Offline conversion (recommend)

For offline conversion, we convert the origin dataset into annotations in a unified format, save the annotations to disk, before training or evaluation starts. Such a conversion module is called data_converter in XRMoCap, and you can find examples in xrmocap/data/data_converter.

File tree of our unified format

Dataset_xxx
├── (files in Dataset_xxx)
└── xrmocap_meta_xxxx
    ├── dataset_name.txt
    ├── scene_0
    │   ├── camera_parameters
    │   │   ├── fisheye_param_00.json
    │   │   ├── fisheye_param_01.json
    │   │   ├── ...
    │   │   └── fisheye_param_{n_view-1}.json
    │   ├── image_list_view_00.txt
    │   ├── image_list_view_01.txt
    │   ├── ...
    │   ├── image_list_view_{n_view-1}.txt
    │   ├── keypoints3d_GT.npz
    │   └── perception_2d.npz
    ├── scene_1
    │   └── ...
    └── scene_{n_scene-1}
        └── ...

Camera parameters of our unified format

Each scene has its independent multi-view camera parameters, and each json file is dumped by class FisheyeCameraParameter in XRPrimer.

Image list of our unified format

In a scene whose frame length is n_frame, number of cameras is n_view, there are n_view image list files, and every file has n_frame lines inside, take the frame_idx-th line in file image_list_view_{view_idx}.txt, we get a path of image relative to dataset_root(Dataset_xxx).

Keypoints3d groundtruth of our unified format

keypoints3d_GT.npz is a file dumped by class Keypoints, and it can be load by keypoints3d = Keypoints.fromfile(). In a scene whose frame length is n_frame, max number of objects is n_person, number of single person’s keypoints is n_kps, keypoints3d.get_keypoints() returns an ndarray in shape [n_frame, n_person, n_kps, 4], and keypoints3d.get_mask() is an ndarray in shape [n_frame, n_person, n_kps] which indicates which person and which keypoint is valid at a certain frame.

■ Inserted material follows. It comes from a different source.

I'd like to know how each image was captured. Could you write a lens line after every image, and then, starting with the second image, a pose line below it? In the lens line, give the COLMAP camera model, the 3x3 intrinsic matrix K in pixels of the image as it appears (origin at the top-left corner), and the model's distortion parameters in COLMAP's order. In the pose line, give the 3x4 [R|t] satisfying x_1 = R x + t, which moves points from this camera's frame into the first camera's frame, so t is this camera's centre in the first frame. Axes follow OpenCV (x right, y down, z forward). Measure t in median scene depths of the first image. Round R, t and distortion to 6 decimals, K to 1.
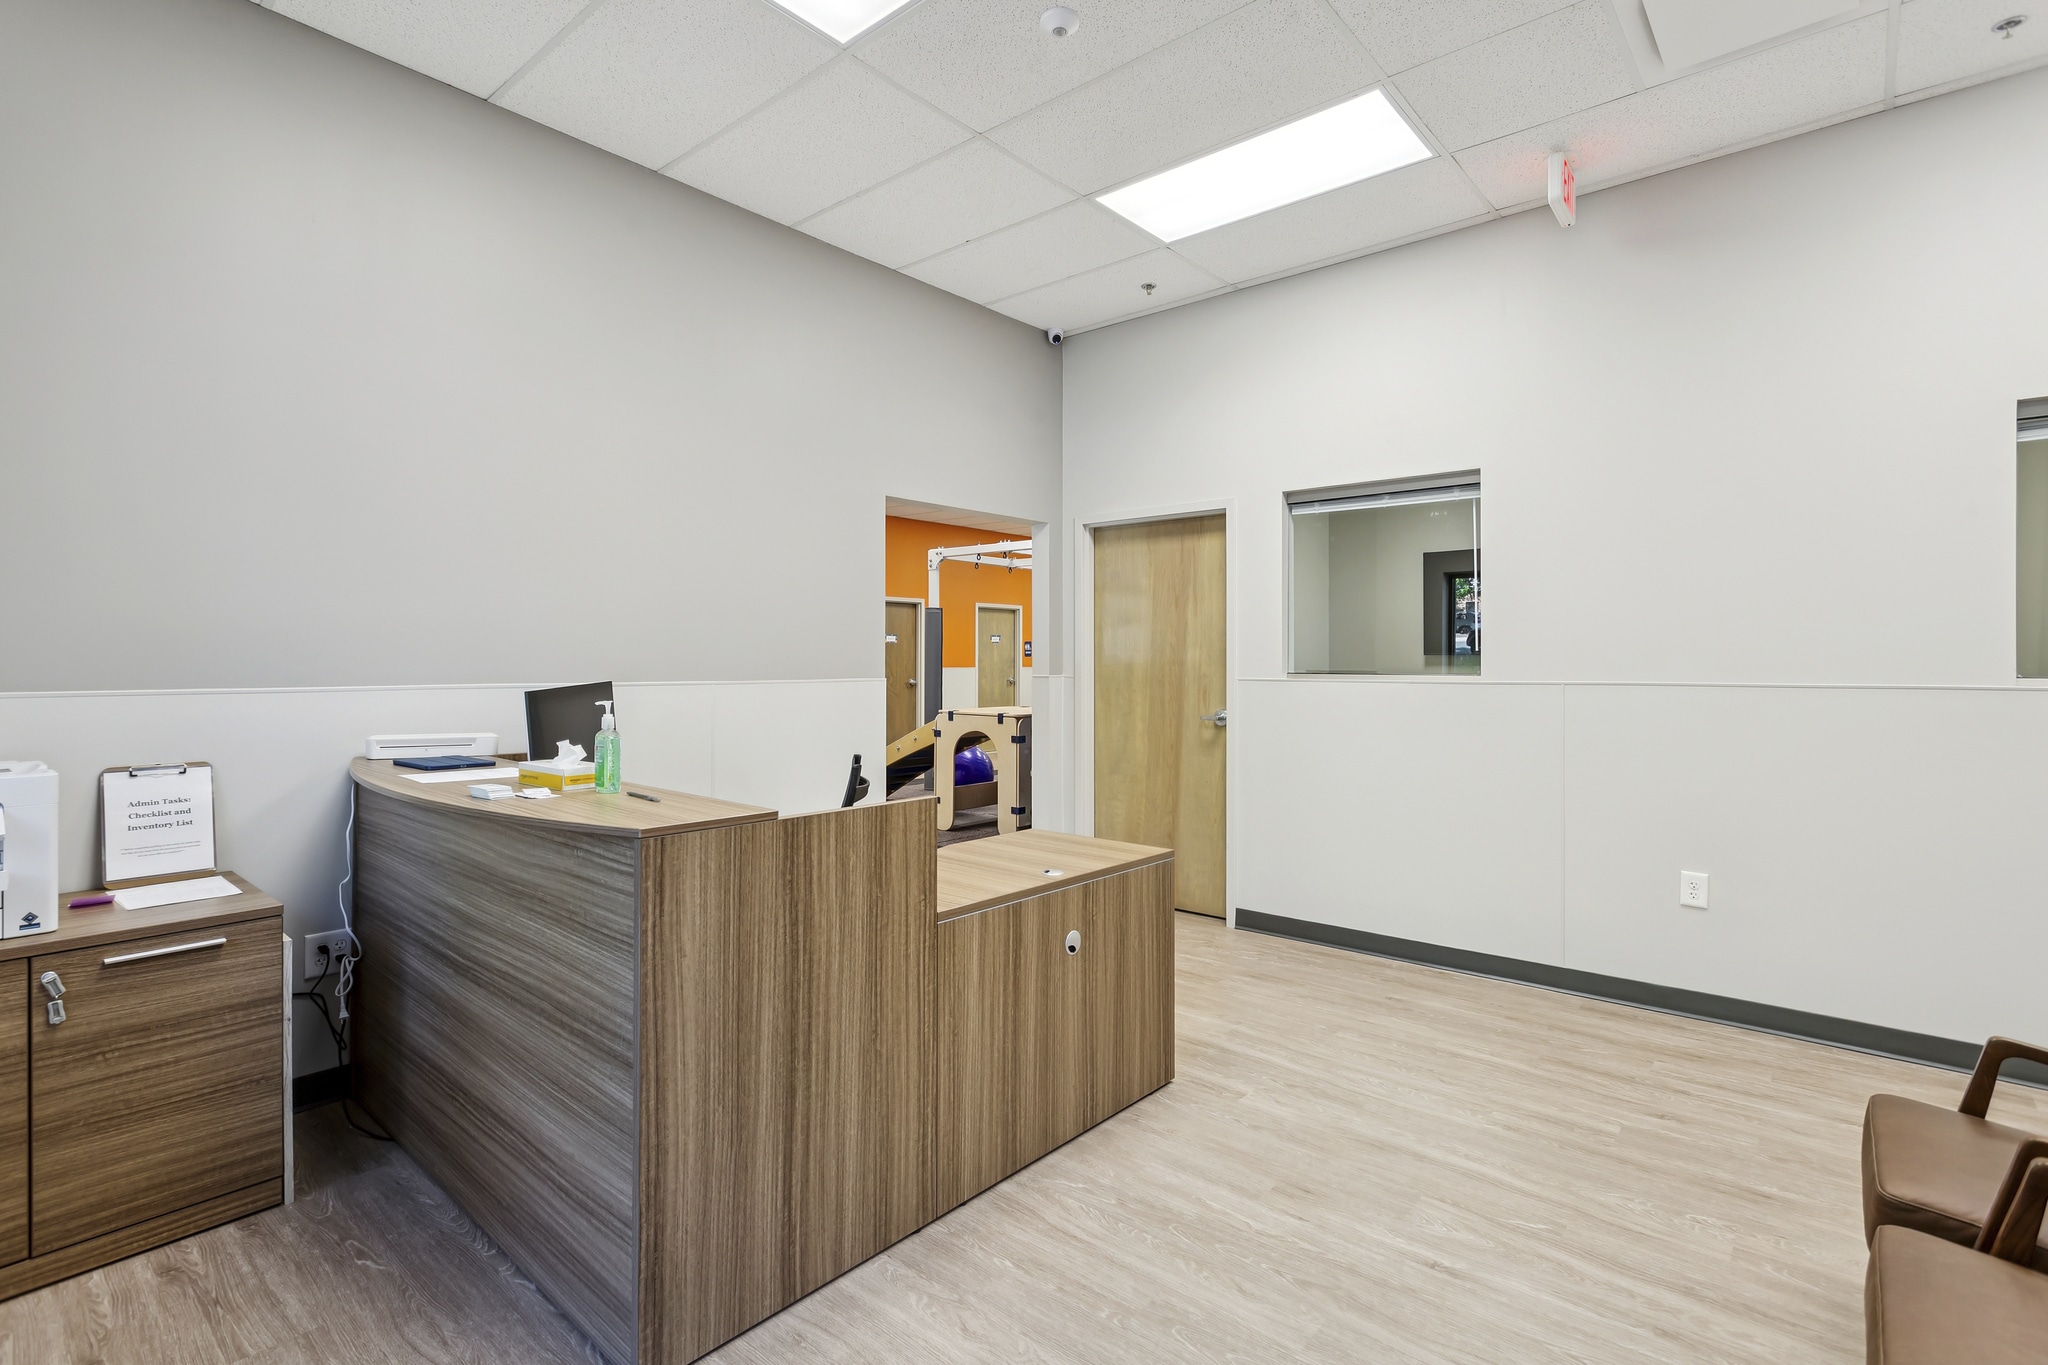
lens RADIAL K [[990.5, 0, 1022.0], [0, 990.5, 672.2], [0, 0, 1]] dist [0.000528, 0.000074]
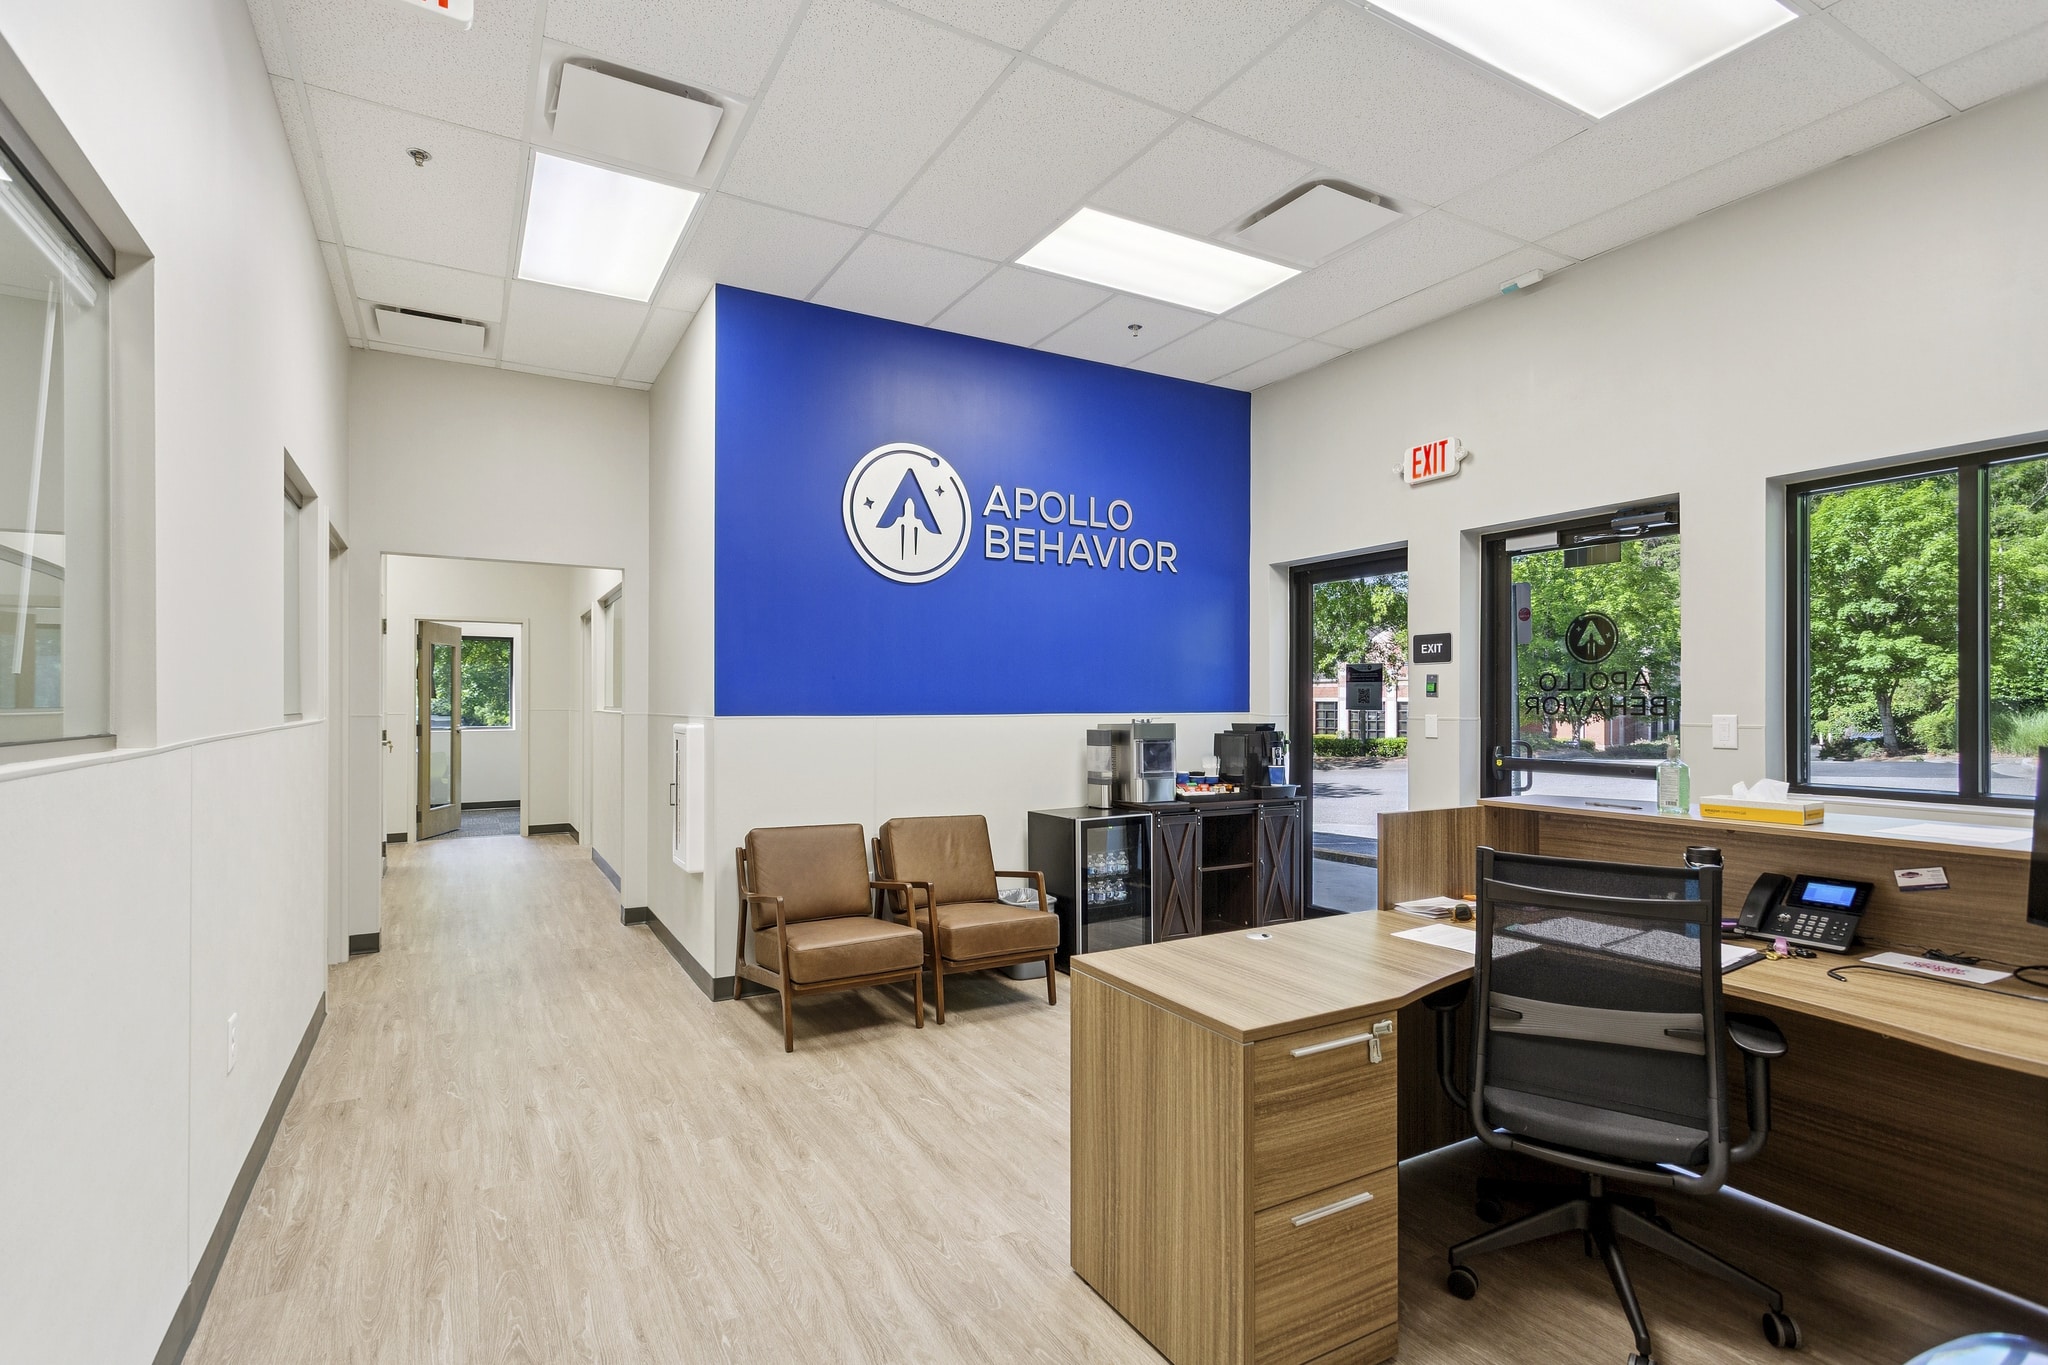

Perception 2D of our unified format

perception_2d.npz is an compressed npz file of a python dict, whose structure lies below:

perception_2d_dict = dict(
	bbox_tracked=True,
  # True if bbox indexes have nothing to do with identity
  bbox_convention='xyxy',
  # xyxy or xywh
  kps2d_convention='coco',
  # or any other convention defined in KEYPOINTS_FACTORY
  bbox2d_view_00=bbox_arr_0,
  ...
  # an ndarray of bboxes detected in view 0, in shape (n_frame, n_person_max, 5)
  # bbox_arr[..., 4] are bbox scores
  # if bbox_arr[f_idx, p_idx, 4] == 0, bbox at bbox_arr[f_idx, p_idx, :4] is invalid
  kps2d_view_00=kps2d_arr_0,
  ...
  # an ndarray of keypoints2d detected in view 0, in shape (n_frame, n_person_max, n_kps, 3)
  # kps2d_arr[..., 2] are keypoints scores
  kps2d_mask_view_00=kps2d_mask_0,
  ...
  # a mask ndarray of keypoints2d in view 0, in shape (n_frame, n_person_max, n_kps)
  # if kps2d_mask[f_idx, p_idx, kps_idx] == 0, kps at kps2d_arr[f_idx, p_idx, kps_idx, :] is invalid
)

Class data_converter

For frequent conversion, it’s better to define a data_converter class inherited from BaseDataCovnerter. After that, you can use our prepare_dataset tool to convert the new dataset. See the tool tutorial for details.